══ Supplied records

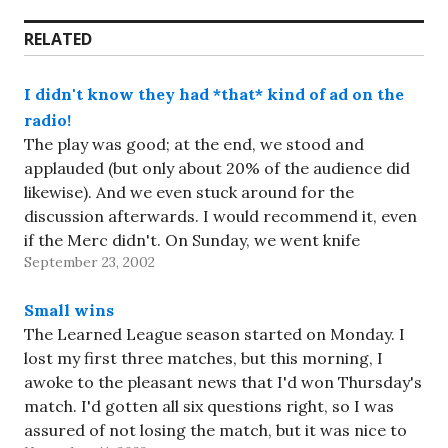
RELATED
I didn't know they had *that* kind of ad on the
radio!
The play was good; at the end, we stood and
applauded (but only about 20% of the audience did
likewise). And we even stuck around for the
discussion afterwards. I would recommend it, even
if the Merc didn't. On Sunday, we went knife
September 23, 2002
shopping. Al, it's your fault -- I…
Small wins
The Learned League season started on Monday. I
lost my first three matches, but this morning, I
awoke to the pleasant news that I'd won Thursday's
match. I'd gotten all six questions right, so I was
assured of not losing the match, but it was nice to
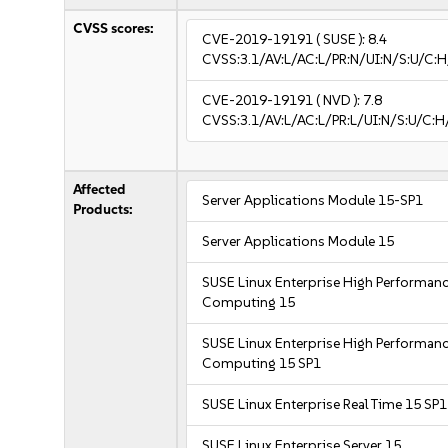
CVSS scores:
CVE-2019-19191
( SUSE ):
8.4
CVSS:3.1/AV:L/AC:L/PR:N/UI:N/S:U/C:H
CVE-2019-19191
( NVD ):
7.8
CVSS:3.1/AV:L/AC:L/PR:L/UI:N/S:U/C:H
Affected
Server Applications Module 15-SP1
Products:
Server Applications Module 15
SUSE Linux Enterprise High Performan
Computing 15
SUSE Linux Enterprise High Performan
Computing 15 SP1
SUSE Linux Enterprise Real Time 15 SP1
SUSE Linux Enterprise Server 15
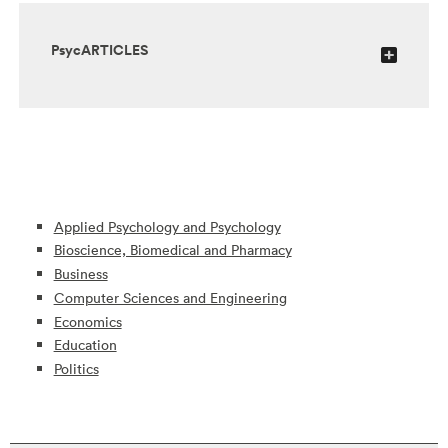
PsycARTICLES
Applied Psychology and Psychology
Bioscience, Biomedical and Pharmacy
Business
Computer Sciences and Engineering
Economics
Education
Politics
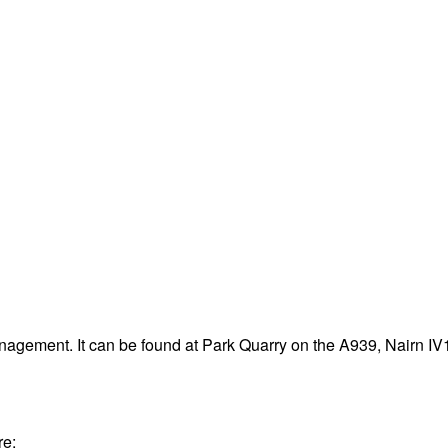
nagement. It can be found at Park Quarry on the A939, Nairn I
re:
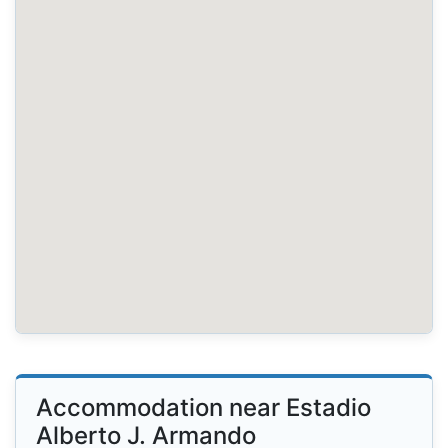
Accommodation near Estadio
Alberto J. Armando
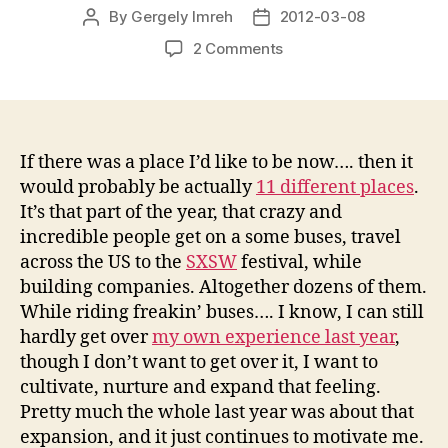
By
Gergely Imreh
2012-03-08
Post
Post
author
date
on
2 Comments
StartupBus
rolling
again
If there was a place I’d like to be now…. then it
would probably be actually
11 different places
.
It’s that part of the year, that crazy and
incredible people get on a some buses, travel
across the US to the
SXSW
festival, while
building companies. Altogether dozens of them.
While riding freakin’ buses…. I know, I can still
hardly get over
my own experience last year
,
though I don’t want to get over it, I want to
cultivate, nurture and expand that feeling.
Pretty much the whole last year was about that
expansion, and it just continues to motivate me.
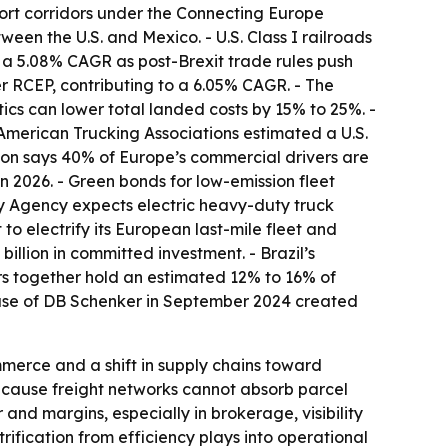
sport corridors under the Connecting Europe
een the U.S. and Mexico. - U.S. Class I railroads
 a 5.08% CAGR as post-Brexit trade rules push
r RCEP, contributing to a 6.05% CAGR. - The
tics can lower total landed costs by 15% to 25%. -
merican Trucking Associations estimated a U.S.
nion says 40% of Europe’s commercial drivers are
in 2026. - Green bonds for low-emission fleet
gy Agency expects electric heavy-duty truck
o electrify its European last-mile fleet and
llion in committed investment. - Brazil’s
tors together hold an estimated 12% to 16% of
chase of DB Schenker in September 2024 created
mmerce and a shift in supply chains toward
ecause freight networks cannot absorb parcel
 and margins, especially in brokerage, visibility
fication from efficiency plays into operational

════

- _Assigned task_
Print the entries above word for word, without pictures.

- _Response below_
RELATED
I didn't know they had *that* kind of ad on the
radio!
The play was good; at the end, we stood and
applauded (but only about 20% of the audience did
likewise). And we even stuck around for the
discussion afterwards. I would recommend it, even
if the Merc didn't. On Sunday, we went knife
September 23, 2002
shopping. Al, it's your fault -- I…
Small wins
The Learned League season started on Monday. I
lost my first three matches, but this morning, I
awoke to the pleasant news that I'd won Thursday's
match. I'd gotten all six questions right, so I was
assured of not losing the match, but it was nice to
CVSS scores:
CVE-2019-19191
( SUSE ):
8.4
CVSS:3.1/AV:L/AC:L/PR:N/UI:N/S:U/C:H
CVE-2019-19191
( NVD ):
7.8
CVSS:3.1/AV:L/AC:L/PR:L/UI:N/S:U/C:H
Affected
Server Applications Module 15-SP1
Products:
Server Applications Module 15
SUSE Linux Enterprise High Performan
Computing 15
SUSE Linux Enterprise High Performan
Computing 15 SP1
SUSE Linux Enterprise Real Time 15 SP1
SUSE Linux Enterprise Server 15
PsycARTICLES
Applied Psychology and Psychology
Bioscience, Biomedical and Pharmacy
Business
Computer Sciences and Engineering
Economics
Education
Politics
nagement. It can be found at Park Quarry on the A939, Nairn I
re:
Accommodation near Estadio
Alberto J. Armando
By
Gergely Imreh
2012-03-08
Post
Post
author
date
on
2 Comments
StartupBus
rolling
again
If there was a place I’d like to be now…. then it
would probably be actually
11 different places
.
It’s that part of the year, that crazy and
incredible people get on a some buses, travel
across the US to the
SXSW
festival, while
building companies. Altogether dozens of them.
While riding freakin’ buses…. I know, I can still
hardly get over
my own experience last year
,
though I don’t want to get over it, I want to
cultivate, nurture and expand that feeling.
Pretty much the whole last year was about that
expansion, and it just continues to motivate me.
sport corridors under the Connecting Europe
een the U.S. and Mexico. - U.S. Class I railroads
 a 5.08% CAGR as post-Brexit trade rules push
r RCEP, contributing to a 6.05% CAGR. - The
tics can lower total landed costs by 15% to 25%. -
merican Trucking Associations estimated a U.S.
nion says 40% of Europe’s commercial drivers are
in 2026. - Green bonds for low-emission fleet
gy Agency expects electric heavy-duty truck
o electrify its European last-mile fleet and
llion in committed investment. - Brazil’s
tors together hold an estimated 12% to 16% of
chase of DB Schenker in September 2024 created
mmerce and a shift in supply chains toward
ecause freight networks cannot absorb parcel
 and margins, especially in brokerage, visibility
fication from efficiency plays into operational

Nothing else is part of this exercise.